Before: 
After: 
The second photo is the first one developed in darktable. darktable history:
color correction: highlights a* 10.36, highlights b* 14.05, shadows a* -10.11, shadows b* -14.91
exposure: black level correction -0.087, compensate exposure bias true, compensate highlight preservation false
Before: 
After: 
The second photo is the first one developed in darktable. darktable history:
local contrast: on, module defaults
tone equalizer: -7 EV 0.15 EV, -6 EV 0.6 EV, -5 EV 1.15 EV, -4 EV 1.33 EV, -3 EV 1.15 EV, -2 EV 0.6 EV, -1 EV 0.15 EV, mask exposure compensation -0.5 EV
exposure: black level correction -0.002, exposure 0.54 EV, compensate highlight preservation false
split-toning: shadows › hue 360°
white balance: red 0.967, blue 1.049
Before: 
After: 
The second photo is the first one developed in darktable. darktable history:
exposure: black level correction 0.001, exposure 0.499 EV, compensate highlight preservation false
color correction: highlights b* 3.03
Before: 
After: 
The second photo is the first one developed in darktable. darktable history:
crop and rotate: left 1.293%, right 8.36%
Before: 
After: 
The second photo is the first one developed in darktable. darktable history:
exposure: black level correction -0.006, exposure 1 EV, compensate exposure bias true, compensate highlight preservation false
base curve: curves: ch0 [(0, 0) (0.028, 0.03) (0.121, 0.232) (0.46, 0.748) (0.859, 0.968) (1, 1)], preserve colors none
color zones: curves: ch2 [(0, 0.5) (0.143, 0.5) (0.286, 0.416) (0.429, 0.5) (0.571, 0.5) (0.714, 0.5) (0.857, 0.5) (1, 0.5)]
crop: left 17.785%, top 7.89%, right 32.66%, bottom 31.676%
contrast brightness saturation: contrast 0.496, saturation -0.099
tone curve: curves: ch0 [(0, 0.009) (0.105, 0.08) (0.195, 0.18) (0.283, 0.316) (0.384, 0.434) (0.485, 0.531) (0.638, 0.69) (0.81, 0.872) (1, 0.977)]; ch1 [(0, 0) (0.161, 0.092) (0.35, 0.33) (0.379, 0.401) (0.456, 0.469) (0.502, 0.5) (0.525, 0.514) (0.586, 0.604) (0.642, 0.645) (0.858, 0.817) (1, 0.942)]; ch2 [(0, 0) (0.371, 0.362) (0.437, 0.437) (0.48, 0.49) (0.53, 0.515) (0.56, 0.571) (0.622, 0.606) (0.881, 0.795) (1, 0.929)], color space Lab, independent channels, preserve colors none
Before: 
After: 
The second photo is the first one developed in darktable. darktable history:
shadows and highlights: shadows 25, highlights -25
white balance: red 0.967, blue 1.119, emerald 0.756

◆ ◆ ◆ ◆

GOAL ▸
Update the data above by replacing every "developed" with "edited". Leave everything else unchanged.

SOLUTION BELOW ▸
Before: 
After: 
The second photo is the first one edited in darktable. darktable history:
color correction: highlights a* 10.36, highlights b* 14.05, shadows a* -10.11, shadows b* -14.91
exposure: black level correction -0.087, compensate exposure bias true, compensate highlight preservation false
Before: 
After: 
The second photo is the first one edited in darktable. darktable history:
local contrast: on, module defaults
tone equalizer: -7 EV 0.15 EV, -6 EV 0.6 EV, -5 EV 1.15 EV, -4 EV 1.33 EV, -3 EV 1.15 EV, -2 EV 0.6 EV, -1 EV 0.15 EV, mask exposure compensation -0.5 EV
exposure: black level correction -0.002, exposure 0.54 EV, compensate highlight preservation false
split-toning: shadows › hue 360°
white balance: red 0.967, blue 1.049
Before: 
After: 
The second photo is the first one edited in darktable. darktable history:
exposure: black level correction 0.001, exposure 0.499 EV, compensate highlight preservation false
color correction: highlights b* 3.03
Before: 
After: 
The second photo is the first one edited in darktable. darktable history:
crop and rotate: left 1.293%, right 8.36%
Before: 
After: 
The second photo is the first one edited in darktable. darktable history:
exposure: black level correction -0.006, exposure 1 EV, compensate exposure bias true, compensate highlight preservation false
base curve: curves: ch0 [(0, 0) (0.028, 0.03) (0.121, 0.232) (0.46, 0.748) (0.859, 0.968) (1, 1)], preserve colors none
color zones: curves: ch2 [(0, 0.5) (0.143, 0.5) (0.286, 0.416) (0.429, 0.5) (0.571, 0.5) (0.714, 0.5) (0.857, 0.5) (1, 0.5)]
crop: left 17.785%, top 7.89%, right 32.66%, bottom 31.676%
contrast brightness saturation: contrast 0.496, saturation -0.099
tone curve: curves: ch0 [(0, 0.009) (0.105, 0.08) (0.195, 0.18) (0.283, 0.316) (0.384, 0.434) (0.485, 0.531) (0.638, 0.69) (0.81, 0.872) (1, 0.977)]; ch1 [(0, 0) (0.161, 0.092) (0.35, 0.33) (0.379, 0.401) (0.456, 0.469) (0.502, 0.5) (0.525, 0.514) (0.586, 0.604) (0.642, 0.645) (0.858, 0.817) (1, 0.942)]; ch2 [(0, 0) (0.371, 0.362) (0.437, 0.437) (0.48, 0.49) (0.53, 0.515) (0.56, 0.571) (0.622, 0.606) (0.881, 0.795) (1, 0.929)], color space Lab, independent channels, preserve colors none
Before: 
After: 
The second photo is the first one edited in darktable. darktable history:
shadows and highlights: shadows 25, highlights -25
white balance: red 0.967, blue 1.119, emerald 0.756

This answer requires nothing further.